The always-responsible Dan Skeldon suggested—assuming the booms were in fact military-related—“How about a warning before such drills to avoid such confusion and fear every time?” But you’re right, Dan, it’s unreasonable to expect we shouldn’t have the crap scared out of us, by your own government, every few months. Because why not. No wonder everyone seems so on edge these days.

Pension Fat Cats
The state pension system paid $701 million (that’s twice as many millions as Montgomery Brewster had, plus another $101 million) to hedge funds, in the form fees and bonuses in the last fiscal year, according to the president of the AFL-CIO. The system’s in-house managers charged $11 million in expenses, for managing the 72% of the portfolio not allocated to alternatives. Careful observers will note 11 is considerably less than 701.

“New Jersey’s retired public workers receive a $26,000 per year pension on average, so the only people getting rich off our pension system are the fund managers reaping obscene fees and bonuses,” Charles Wowkanech said. An official report’s still pending.

Opium Wars
Williamstown
as a heroin death rate nearly 25 times the national average. NJ.com’s Andy Polhamus goes inside.
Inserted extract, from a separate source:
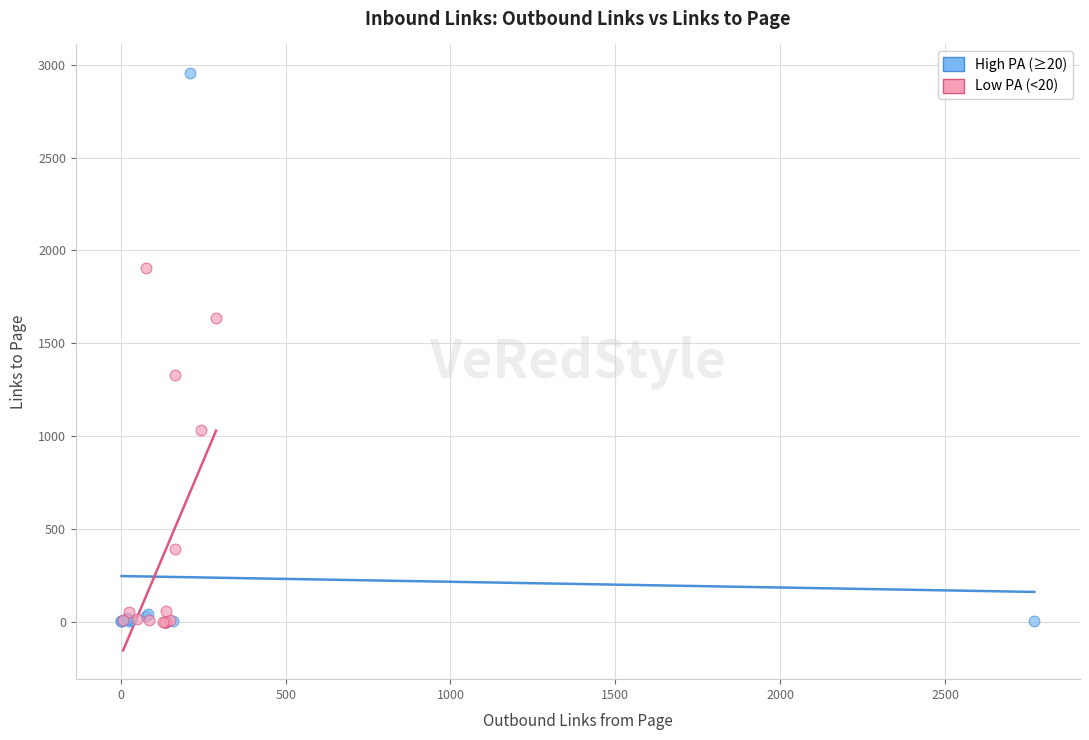

Which series reaches the maximum Y coordinate?

High PA (≥20)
This was two days ago, but Robert Scardino, a volunteer firefighter in Woodstown, writes an impassioned op-ed in NJ.com about the governor’s behavior this past weekend related to certain allegedly non-existent flooding damage in the southern half of the state, noting Himself provided, “snarky soundbites rather than genuine leadership.” Scardino says, when disaster strikes, Christie, “forgets that there is any state south of Trenton.”
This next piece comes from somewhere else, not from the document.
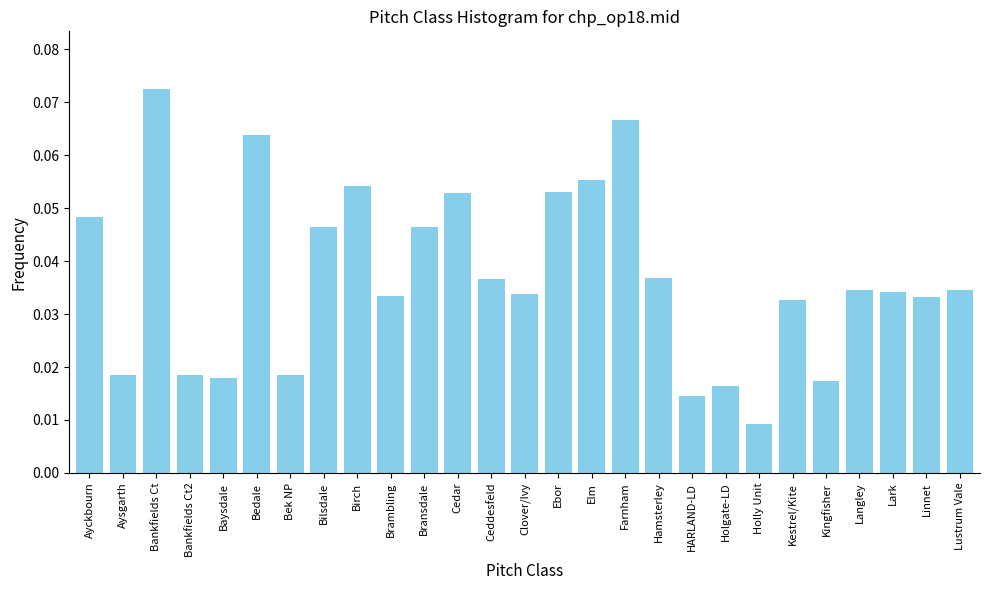

Which label corresponds to the largest value in the chart?

Bankfields Ct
Atlantic County Executive Dennis Levinson pushed the bankruptcy option for Atlantic City, saying renegotiating and restructuring debt would put the city “on a firmer footing,” The Wall Street Journal reports. Elsewhere (the Press of A.C.) the county is planning mandatory unpaid furloughs for county workers.

New Jersey’s poverty rate’s the highest it’s been in fifty years. What can be done about it. NJSpotlight wonders.

Elsewhere, the ‘light, in partnership with the Marshall Project, has a long story about a program under which juvenile sex offenders are “civilly committed” and held involuntarily and indefinitely, if they’ve been classified as sexual predators and unfit to return to society. “We’re effectively handing out life sentences to juveniles under the auspices of civil commitment.”

Two environmental groups are suing the Board of Public Utilities and the Pinelands Commission over plans to build a natural-gas pipeline through the Pine Barrens, Philly.com reports.

Visit South Jersey is a thing and it has an interim-director, named Devon, and the inimitable Kevin Riordan has all the details. This one detail jumped out at me: there’s a “co-working campus” in Haddonfield? How cool does that look.

NJ.com also has a slideshow on New Jersey’s twelve worst tax scofflaws. For those of you not reading this from the back of a Speakeasy, as scofflaw is defined a contemptuous law-violator.